Writer and activist Sandra Gutierrez knows what it feels like to be a stereotype, and to break through barriers. She is speaking out through writing — first about food, and now about stereotypes. She did it slowly, but with a belief that her story as a Latina, and the story of Southern Latino food could be told.
Now she’s a nationally recognized food personality, cookbook author, freelance food writer, and cooking instructor. Her articles and recipes have appeared in newspapers and magazines around the world.
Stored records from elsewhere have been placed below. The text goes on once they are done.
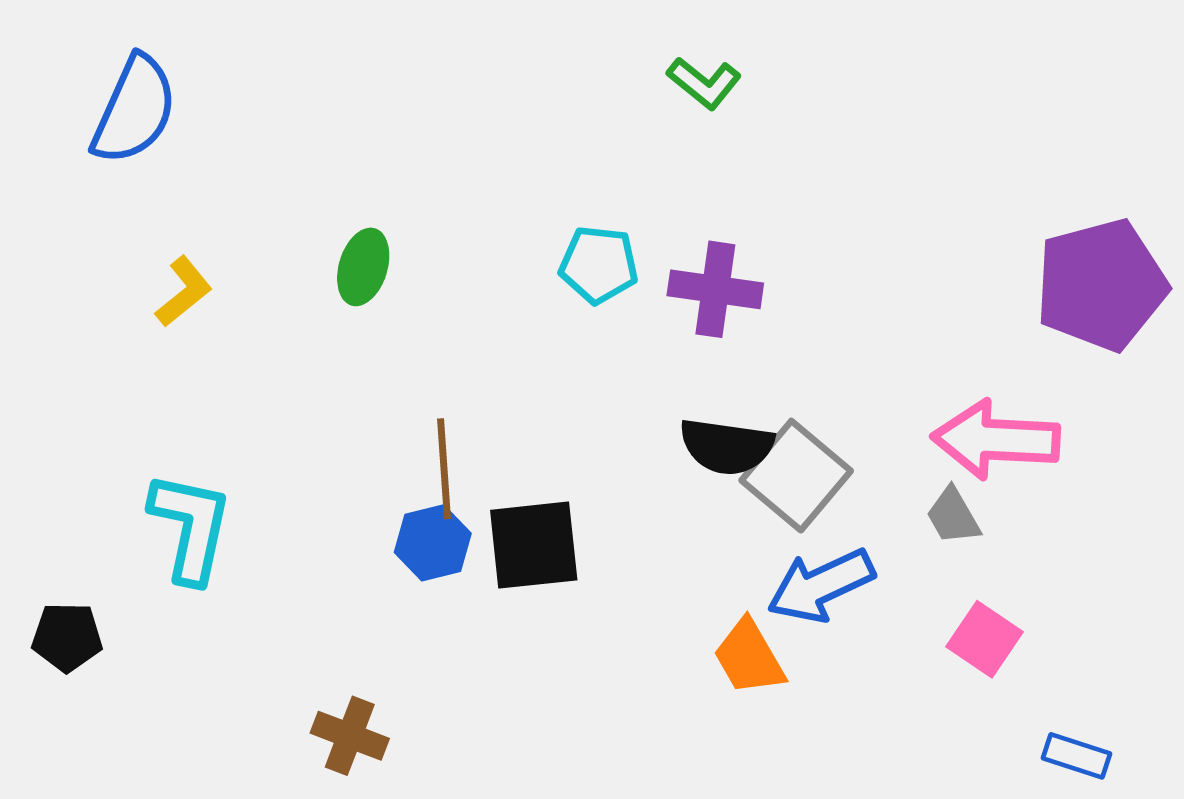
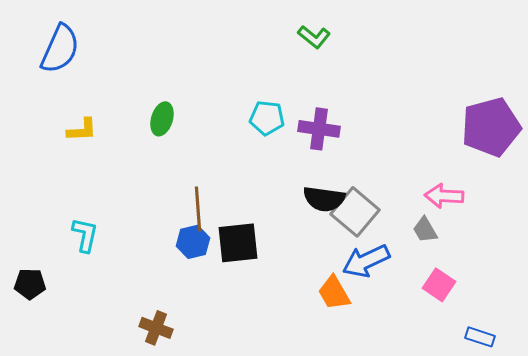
yellow L-shape: (184, 292) -> (82, 130), turned 36
pink arrow: (996, 440) -> (444, 196), size x0.7
cyan L-shape: (190, 527) -> (85, 235), size x0.7

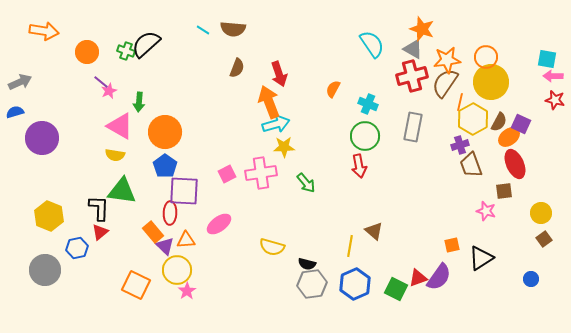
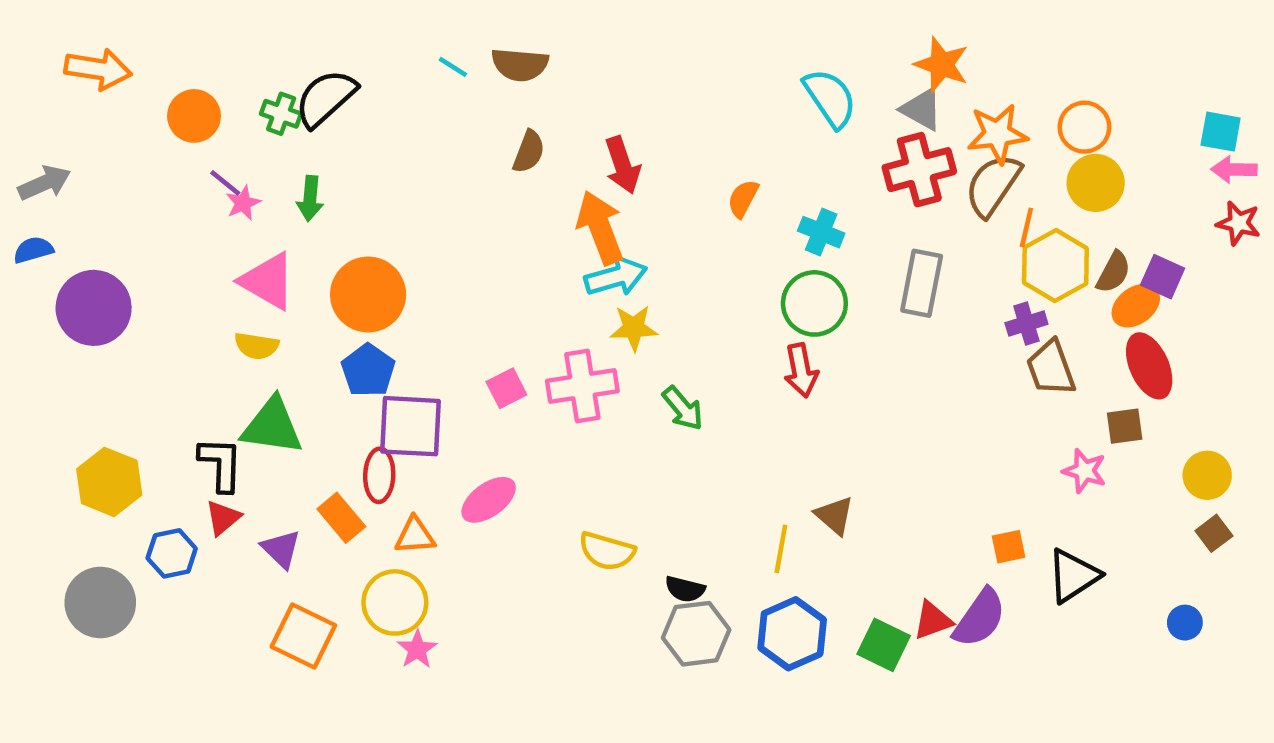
yellow circle: (491, 82) -> (1096, 183), size x0.7
green arrow: (139, 102) -> (310, 199), moved
purple triangle: (165, 246) -> (281, 549), moved

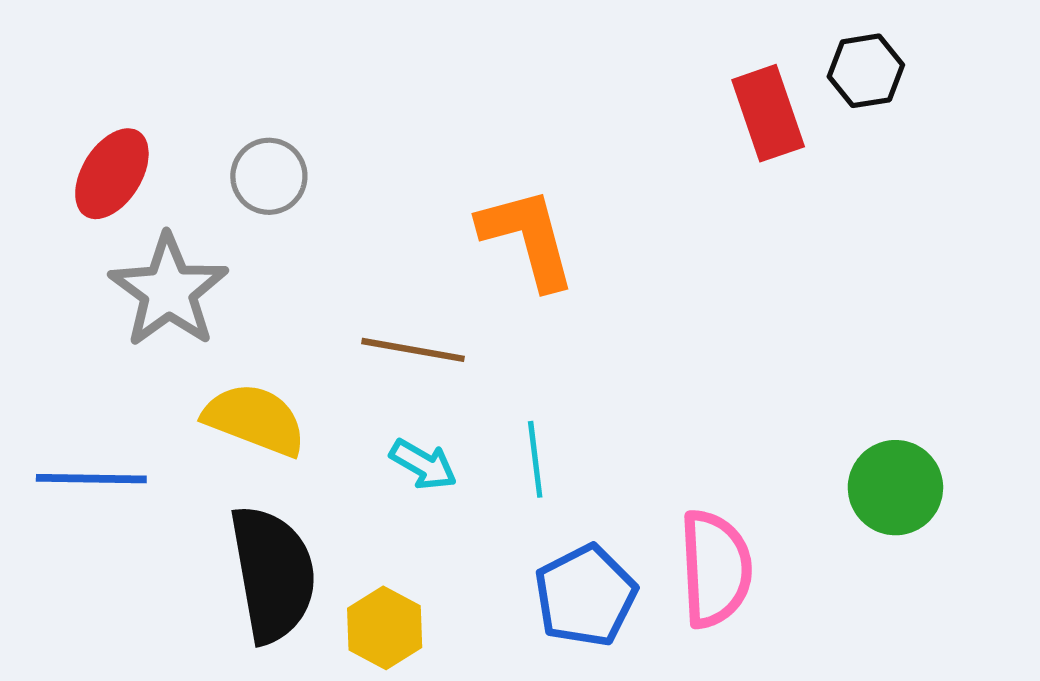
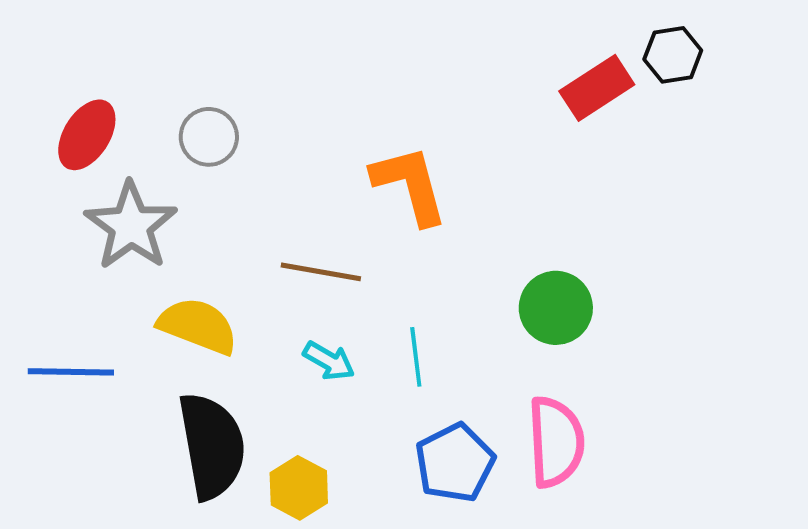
red rectangle: (768, 113) -> (597, 88), turned 76
green circle: (895, 488) -> (556, 308), moved

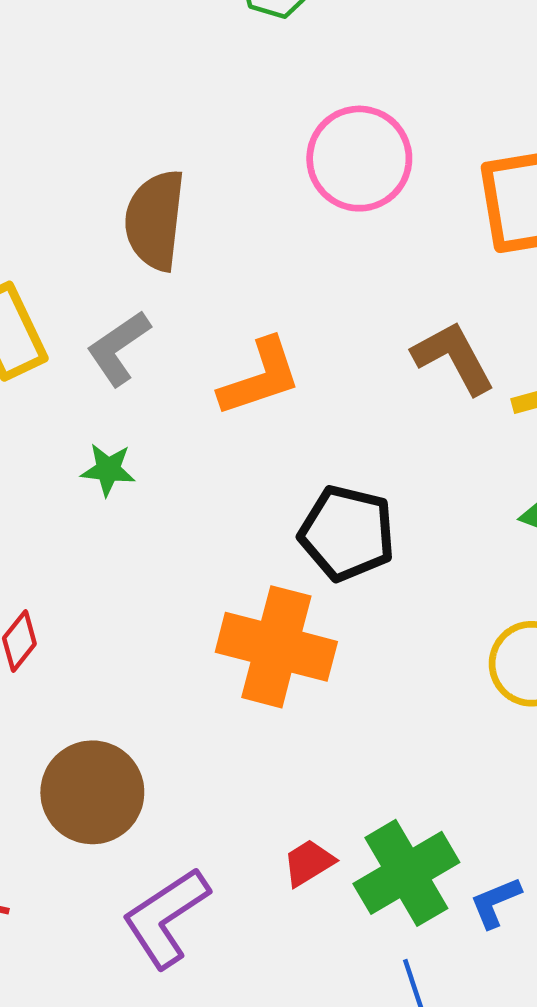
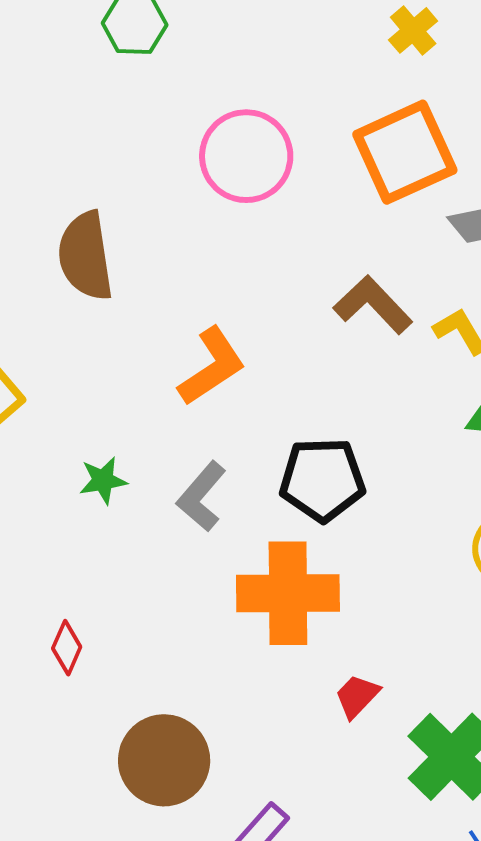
gray L-shape: (118, 348) -> (201, 496), moved
red trapezoid: (309, 863) -> (357, 696), moved

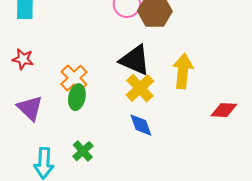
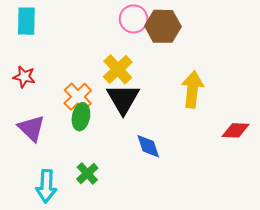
black triangle: (135, 60) -> (123, 99), moved, turned 36
yellow cross: (140, 88) -> (118, 69), moved

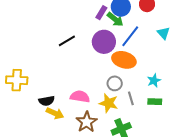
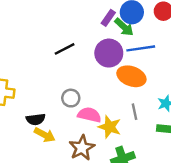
blue line: (130, 36) -> (141, 48), turned 40
gray circle: (115, 83) -> (71, 98), moved
pink semicircle: (80, 97) -> (89, 115), moved
gray line: (131, 98) -> (134, 112), moved

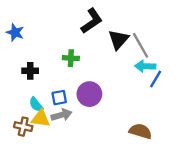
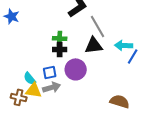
black triangle: (118, 39) -> (94, 45), moved, turned 42
gray line: (140, 45) -> (98, 26), moved
black cross: (30, 71) -> (60, 49), moved

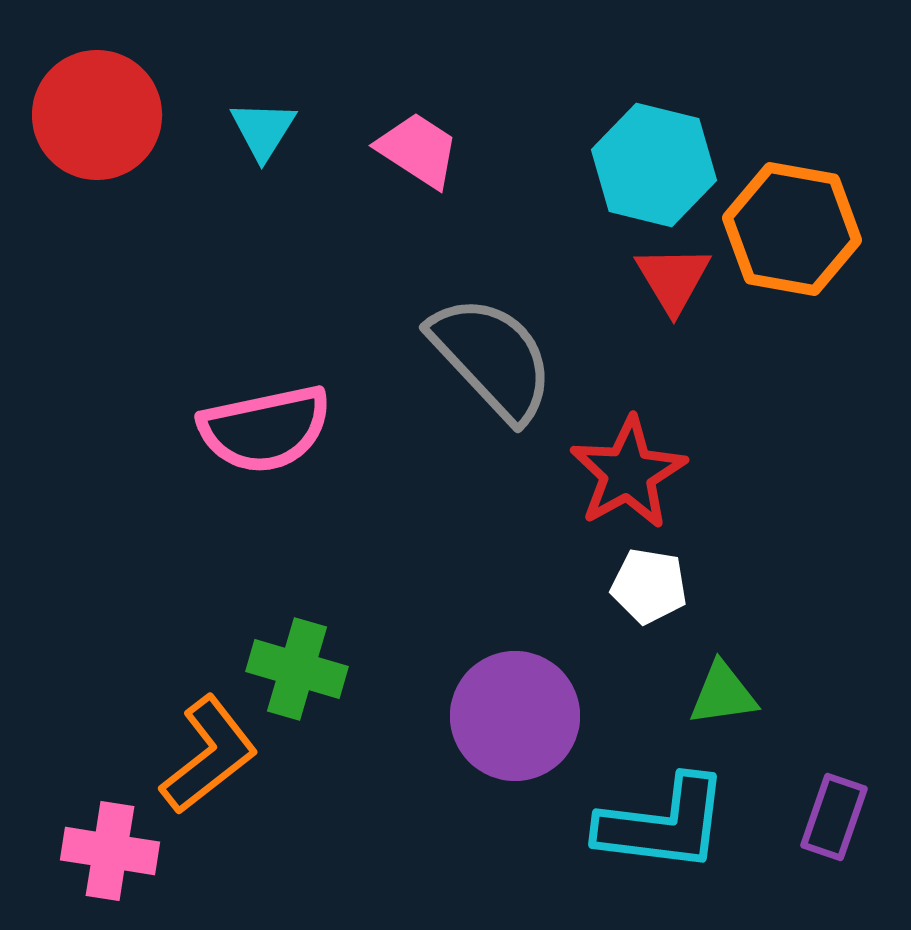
The Smithsonian Institution recognized Sandra’s contribution to American culture through an example of community change. Sandra defined the New Southern-Latino culinary movement more than 20 years ago, after she convinced a Southern newspaper that a Latina could manage the food section. Last year the museum put Sandra’s book, The New Southern-Latino Table, her story and some of her cooking equipment on exhibit.
And the kudos keep coming. In October, she wrote about the challenges of writing about Latin food on a Southern newspaper in Oxford American magazine. The piece, “A Voice from the Nuevo South,” won this year’s grand prize for the M.F.K. Fisher Award for Excellence in Culinary Writing. She also wrote “An Africa-American Scholar, a White Southerner from Appalachia, and a New Southern-Latina Walk into a Conference and Grab the Microphone” for the same magazine.
Here’s what Sandra says about perseverance, dispelling stereotypes, and speaking out through writing:
Q. Do you feel like you are an overnight sensation, 25 years in the making?
A. Yes. The longest night of my life!
I feel very blessed. I think if you insist long enough, people listen.
Mine is a story of perseverance. I’m not good at accepting no. I tell myself not now, not yet, not here, but maybe down the road, and that’s what keeps me going.
Q. Who told you to tell yourself that?
A. It’s something I’ve said to myself since I was little. To simply not give up, to find other ways to reach my goal. My parents would say to us in Spanish, “If you want something bad enough, you work for it.”
Q. You wrote about Southern food first, for several years. Then you broke through to write about Latin American foodways. Why was it time?
A. It was a matter of dispelling stereotypes. When you live as a stereotype in a society, you either accept the stereotype or you set out to dispel it. Stereotypes are very narrow. One of the most fun and delicious ways to break down barriers is through food. Writing about Latin food became a way to tell people “you’re wrong” without saying it, and “let me show you what’s really out there” without saying so. I am teaching in a fun and gentle way without being preachy.
Dispelling myths about Latin food does two things: it opens up our culinary landscapes to more than just Mexican food, which is just one of 21 cuisines in Latin America. And it showcases the differences between all of those Latin American cultures. We all speak Spanish, but we’re not the same.
Q. Were you nervous when you wrote about your experience on the newspaper? Did you worry about what kind of feedback you’d get now that you were speaking out through writing?
A. Absolutely. So much so, that my editor said to me, “Be brave. I give you permission to say everything you want to say.” I needed that. I didn’t want it to be an angry piece. I wanted to say my truth, but without bitterness or resentment. I don’t feel any of that.
I don’t like to get offended. It’s a waste of energy. You need a thick skin to do what we do because there’s going to be a lot of rejection. I learned early on that I wasn’t going to please everybody. My thick skin has protected me both personally and professionally. Maybe because I don’t accept the “no,” I don’t get offended.
Q. Do you think American society is at a place now where there is more room to hear and read the views of minority women?
A. Absolutely, for several reasons. We’ve been silenced for longer and much more deeply than white women. Once we find that our voices have power, we learn to use them.
Q. Does that frighten people?
A. If you equate being frightened with being angry, then yes.
Q. So that’s why you are not angry or trying to make people angry?
A. My goal is just to state the facts without attacking the reader.
Q. How does your article about the Nuevo South fit into the cultural appropriation charges in food writing?
A. I do not believe anyone can own a cuisine. That is because every single Latin-American cuisine came to be what it is today due to a huge amalgamation of cultures. The evolution of food is organic and unstoppable.
Q. You define yourself as an activist. What does that mean to you, and how does it help you when speaking out as a writer?
A. It’s a new term that I’ve allowed myself to own. I want to use my voice to help future generations of new Latinos in the US, to have it a little easier than we have had. It means something when you know you’re helping other people. In this atmosphere we’re living in right now, which is politically charged against my people, I feel like I’ve earned the right to speak out through my writing.